Monika Alston-Miller is an advocate for women and families. Alston-Miller has taught at the University of Central Arkansas since 2008 in the Department of Communication, but her range of social and community service spreads much further than UCA’s campus.
Alston-Miller is the first individual in UCA history to receive both the Teaching Excellence Award and the Public Service Award in the same year. She was recognized at the 62nd annual UCA Service Awards Ceremony, which is held at the end of each academic year to honor and recognize faculty and staff.

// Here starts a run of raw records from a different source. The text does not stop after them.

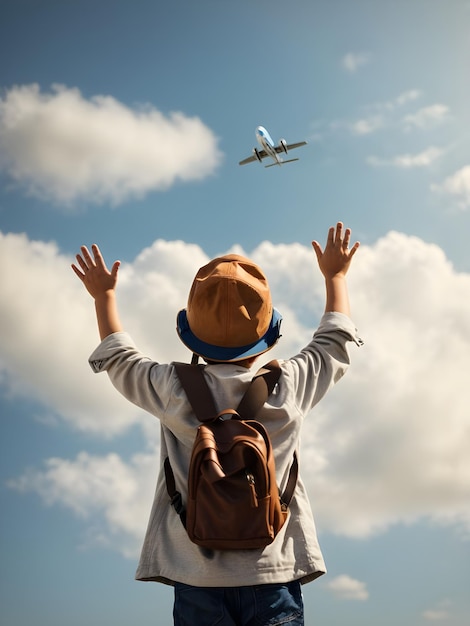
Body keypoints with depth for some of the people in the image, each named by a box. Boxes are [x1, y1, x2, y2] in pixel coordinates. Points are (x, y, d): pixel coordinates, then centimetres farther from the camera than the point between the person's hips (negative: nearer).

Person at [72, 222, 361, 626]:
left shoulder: (174, 391, -4)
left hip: (197, 579, 0)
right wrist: (336, 276, 31)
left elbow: (119, 359, 17)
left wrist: (105, 296, 32)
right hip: (273, 574, 0)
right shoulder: (288, 388, -3)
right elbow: (334, 343, 17)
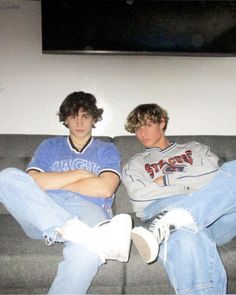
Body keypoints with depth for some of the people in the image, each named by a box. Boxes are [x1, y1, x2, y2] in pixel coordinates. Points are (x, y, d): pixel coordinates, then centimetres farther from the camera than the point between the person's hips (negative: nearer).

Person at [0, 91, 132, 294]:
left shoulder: (107, 150, 20)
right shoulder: (49, 146, 24)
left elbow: (105, 188, -1)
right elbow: (32, 182, 5)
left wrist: (53, 182, 4)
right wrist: (79, 174, 2)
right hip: (41, 214, 4)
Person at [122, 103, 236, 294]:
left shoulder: (195, 149, 32)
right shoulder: (135, 165, 28)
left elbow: (213, 175, 8)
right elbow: (140, 198, 6)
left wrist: (165, 179, 7)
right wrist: (190, 185, 5)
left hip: (216, 219, 3)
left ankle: (166, 221, -40)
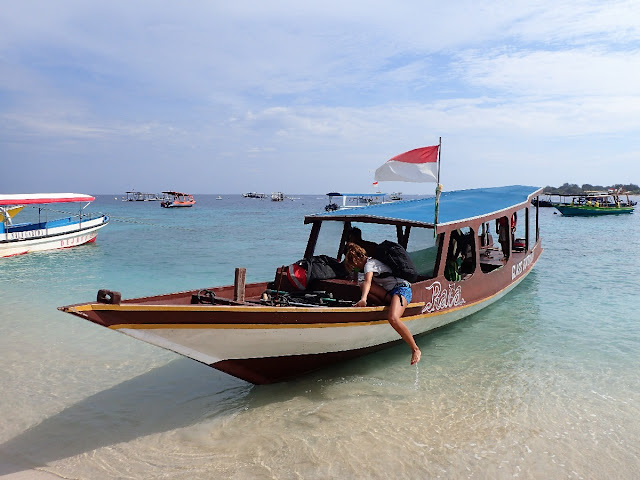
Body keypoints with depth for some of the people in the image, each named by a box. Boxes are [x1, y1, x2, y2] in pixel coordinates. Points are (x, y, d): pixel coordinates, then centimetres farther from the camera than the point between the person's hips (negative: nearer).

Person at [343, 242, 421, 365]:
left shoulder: (369, 264, -7)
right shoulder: (372, 261, 22)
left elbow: (368, 282, -27)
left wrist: (363, 299, -41)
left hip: (401, 289, -9)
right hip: (389, 292, 9)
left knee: (392, 318, -34)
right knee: (362, 286, -3)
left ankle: (415, 350, -26)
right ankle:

Alston-Miller is a board member for the City of Hope Outreach Academy, Conway Cradle Care and the Arkansas Breastfeeding Coalition. She also served as interim president and president of the Faulkner County Graduate Chapter of Sigma Gamma Rho Sorority, Inc. In addition to her public service, Alston-Miller is a social media advocate for prenatal, infant and postpartum support groups, and she is also a grant writer for the Eunice Kennedy Shriver National Institute of Child Health and Human Development, an organization committed to reducing infant mortality in the African-American community.
When asked what service means to her, Alston-Miller didn’t hesitate to answer. “Service is helping people constantly. It’s not me coming in, trying to fix a problem and going back to my house,” she said. “You have to know the people you want to help and maintain a constant dialogue. You need to ask, ‘What can we do to help you, and how can we be a part of your lives?’ Let people know that we’re here and we aren’t going anywhere.”
Growing up, Alston-Miller was very interested in helping her fellow woman. “I was a candy striper, and I liked being in that environment where I could help people. I was worried I would just be getting coffee, but they always gave me something to do where I could help people,” Alston-Miller said. “I also took a Safe Sitter’s class, so I learned how to help and protect babies at an early age.”
Alston-Miller also volunteered at a rape crisis center before college, which led her to continue to volunteer with an organization called Stealing Home once she started college at the University of Richmond, where she helped victims of sexual assault and taught others how to do the same. “It was life changing for me,” Alston-Miller said. “This was about how to seek proper consent, how to communicate that and help victims of sexual assault.”
Even if she weren’t a professor, Alston-Miller said she would still have the desire for a service outlet. “I’m fortunate to have a job with service built into it. I have a passion for this,” Alston-Miller said. “To me, service is also sitting in my office and mentoring students. I have formal advisees, but I also have informal advisees. We keep pretty busy in the service arena around here, which makes me happy.”